General Election 2015: Ukip manifesto pledge on immigrants slammed as “breaking with evidence, common sense, and moral decency”
A key pledge made by Nigel Farage as Ukip launched its manifesto, designed to rouse voters at the General Election in May, has been slammed by one think-tank within hours.
Plans to crackdown on immigration by unskilled workers has been described as breaking with "evidence, common sense and moral decency" by the Adam Smith Institute.
Director Dr Eamonn Butler said:
Ukip’s crackdown on unskilled immigrants breaks with evidence, common sense, and moral decency. Low-skilled immigration does not affect the number of jobs available to natives; in fact, immigrants demand goods and services, which means new jobs are created to supply those services and community needs.

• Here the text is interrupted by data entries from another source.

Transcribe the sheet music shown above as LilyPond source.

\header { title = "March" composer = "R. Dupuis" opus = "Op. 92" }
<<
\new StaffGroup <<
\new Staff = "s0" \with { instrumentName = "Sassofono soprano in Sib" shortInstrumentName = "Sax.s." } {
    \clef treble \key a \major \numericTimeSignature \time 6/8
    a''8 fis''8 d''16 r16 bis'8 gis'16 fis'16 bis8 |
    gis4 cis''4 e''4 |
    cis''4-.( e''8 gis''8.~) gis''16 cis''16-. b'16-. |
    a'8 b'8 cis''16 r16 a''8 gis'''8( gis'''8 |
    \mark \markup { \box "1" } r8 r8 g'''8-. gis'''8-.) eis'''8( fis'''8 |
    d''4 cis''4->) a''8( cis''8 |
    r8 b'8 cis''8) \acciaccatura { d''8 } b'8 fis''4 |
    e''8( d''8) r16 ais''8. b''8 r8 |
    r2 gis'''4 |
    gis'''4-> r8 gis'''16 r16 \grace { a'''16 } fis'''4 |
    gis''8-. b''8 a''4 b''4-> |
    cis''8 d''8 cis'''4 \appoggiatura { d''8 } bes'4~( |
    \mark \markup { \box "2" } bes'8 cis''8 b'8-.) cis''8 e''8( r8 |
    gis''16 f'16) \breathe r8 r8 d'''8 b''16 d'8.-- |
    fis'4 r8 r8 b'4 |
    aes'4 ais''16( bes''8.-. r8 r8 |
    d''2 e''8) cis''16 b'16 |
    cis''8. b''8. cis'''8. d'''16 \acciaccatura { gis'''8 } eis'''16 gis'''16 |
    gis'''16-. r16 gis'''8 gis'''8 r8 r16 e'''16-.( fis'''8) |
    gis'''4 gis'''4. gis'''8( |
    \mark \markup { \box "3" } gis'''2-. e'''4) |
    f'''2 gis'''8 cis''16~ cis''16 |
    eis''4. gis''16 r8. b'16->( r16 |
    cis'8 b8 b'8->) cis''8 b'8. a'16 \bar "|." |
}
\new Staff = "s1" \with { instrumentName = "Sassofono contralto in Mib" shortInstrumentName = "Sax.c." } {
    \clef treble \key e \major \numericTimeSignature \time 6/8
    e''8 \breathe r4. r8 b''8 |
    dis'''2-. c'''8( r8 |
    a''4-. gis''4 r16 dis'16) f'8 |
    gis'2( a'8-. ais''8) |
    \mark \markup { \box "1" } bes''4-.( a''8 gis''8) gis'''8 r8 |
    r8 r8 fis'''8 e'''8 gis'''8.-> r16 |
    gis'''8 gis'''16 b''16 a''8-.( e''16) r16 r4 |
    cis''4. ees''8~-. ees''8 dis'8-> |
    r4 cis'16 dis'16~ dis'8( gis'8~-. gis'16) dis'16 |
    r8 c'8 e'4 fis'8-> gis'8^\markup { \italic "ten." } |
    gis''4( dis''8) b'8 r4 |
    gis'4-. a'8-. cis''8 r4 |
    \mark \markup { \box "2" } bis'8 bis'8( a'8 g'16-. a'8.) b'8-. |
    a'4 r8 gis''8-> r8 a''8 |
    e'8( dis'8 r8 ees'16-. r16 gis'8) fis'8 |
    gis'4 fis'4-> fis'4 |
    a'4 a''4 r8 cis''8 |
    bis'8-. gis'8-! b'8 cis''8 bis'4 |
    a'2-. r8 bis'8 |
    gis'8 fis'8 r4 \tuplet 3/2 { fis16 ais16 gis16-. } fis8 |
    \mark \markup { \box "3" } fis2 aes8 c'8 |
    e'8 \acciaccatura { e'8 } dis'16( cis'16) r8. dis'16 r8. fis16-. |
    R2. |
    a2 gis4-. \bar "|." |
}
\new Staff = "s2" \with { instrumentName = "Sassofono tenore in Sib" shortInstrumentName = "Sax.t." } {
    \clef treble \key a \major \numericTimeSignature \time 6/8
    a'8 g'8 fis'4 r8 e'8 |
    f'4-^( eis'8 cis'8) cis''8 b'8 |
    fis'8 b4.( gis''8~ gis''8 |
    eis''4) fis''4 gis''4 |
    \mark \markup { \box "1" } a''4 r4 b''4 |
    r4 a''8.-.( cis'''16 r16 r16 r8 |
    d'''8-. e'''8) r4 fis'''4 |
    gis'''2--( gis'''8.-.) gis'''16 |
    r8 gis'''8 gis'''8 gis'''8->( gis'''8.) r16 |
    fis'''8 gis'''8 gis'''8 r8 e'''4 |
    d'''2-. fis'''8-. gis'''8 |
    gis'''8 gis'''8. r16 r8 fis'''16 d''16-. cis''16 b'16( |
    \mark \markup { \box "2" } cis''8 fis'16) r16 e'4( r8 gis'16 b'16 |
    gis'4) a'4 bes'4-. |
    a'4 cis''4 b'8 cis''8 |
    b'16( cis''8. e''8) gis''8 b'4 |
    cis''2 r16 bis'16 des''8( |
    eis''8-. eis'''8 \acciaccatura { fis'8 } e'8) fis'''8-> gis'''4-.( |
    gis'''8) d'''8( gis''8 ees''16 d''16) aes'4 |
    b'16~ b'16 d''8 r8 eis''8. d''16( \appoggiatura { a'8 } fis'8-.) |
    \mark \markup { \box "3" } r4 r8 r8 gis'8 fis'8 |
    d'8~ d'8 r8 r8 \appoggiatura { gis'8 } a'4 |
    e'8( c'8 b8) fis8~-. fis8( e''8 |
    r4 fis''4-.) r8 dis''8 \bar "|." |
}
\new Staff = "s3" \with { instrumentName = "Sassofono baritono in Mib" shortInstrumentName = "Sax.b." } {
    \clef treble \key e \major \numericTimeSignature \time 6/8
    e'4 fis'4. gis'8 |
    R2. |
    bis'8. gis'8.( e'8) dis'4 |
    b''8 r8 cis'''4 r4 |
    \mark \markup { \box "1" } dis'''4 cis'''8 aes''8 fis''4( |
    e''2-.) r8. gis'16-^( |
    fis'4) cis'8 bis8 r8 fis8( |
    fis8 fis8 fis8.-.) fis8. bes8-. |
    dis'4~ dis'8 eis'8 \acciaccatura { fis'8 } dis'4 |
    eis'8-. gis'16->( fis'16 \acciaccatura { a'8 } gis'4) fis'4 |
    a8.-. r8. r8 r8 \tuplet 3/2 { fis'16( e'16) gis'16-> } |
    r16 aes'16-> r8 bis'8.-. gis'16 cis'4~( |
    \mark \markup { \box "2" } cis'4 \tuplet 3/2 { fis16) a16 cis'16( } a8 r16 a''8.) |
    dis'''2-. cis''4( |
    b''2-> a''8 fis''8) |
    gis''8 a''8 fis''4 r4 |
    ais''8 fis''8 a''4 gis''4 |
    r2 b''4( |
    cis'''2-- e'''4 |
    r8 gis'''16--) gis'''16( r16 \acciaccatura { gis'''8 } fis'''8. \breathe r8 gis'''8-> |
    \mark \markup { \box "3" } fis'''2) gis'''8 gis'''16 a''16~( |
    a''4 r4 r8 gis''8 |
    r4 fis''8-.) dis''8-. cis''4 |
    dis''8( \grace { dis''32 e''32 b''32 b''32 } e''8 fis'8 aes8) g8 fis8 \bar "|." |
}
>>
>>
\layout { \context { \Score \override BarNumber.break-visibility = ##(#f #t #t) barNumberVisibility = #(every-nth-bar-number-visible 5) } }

Immigrants prop up the welfare state, paying more in taxes overall than they consume in services or benefits. The best evidence suggests that low-skilled immigration only has a small and temporary negative effect on native wages, and this effect does not compare to the wealth they generate for the UK.
Ukip’s pledge to ban unskilled immigration for five years goes against all economic sense. It is only supported by a dogma that is both intellectually and morally bankrupt.
In addition to a five-year ban on unskilled workers, Ukip has promised to introduce a points-based system for immigration into the UK emulating the same model as the one used in Australia.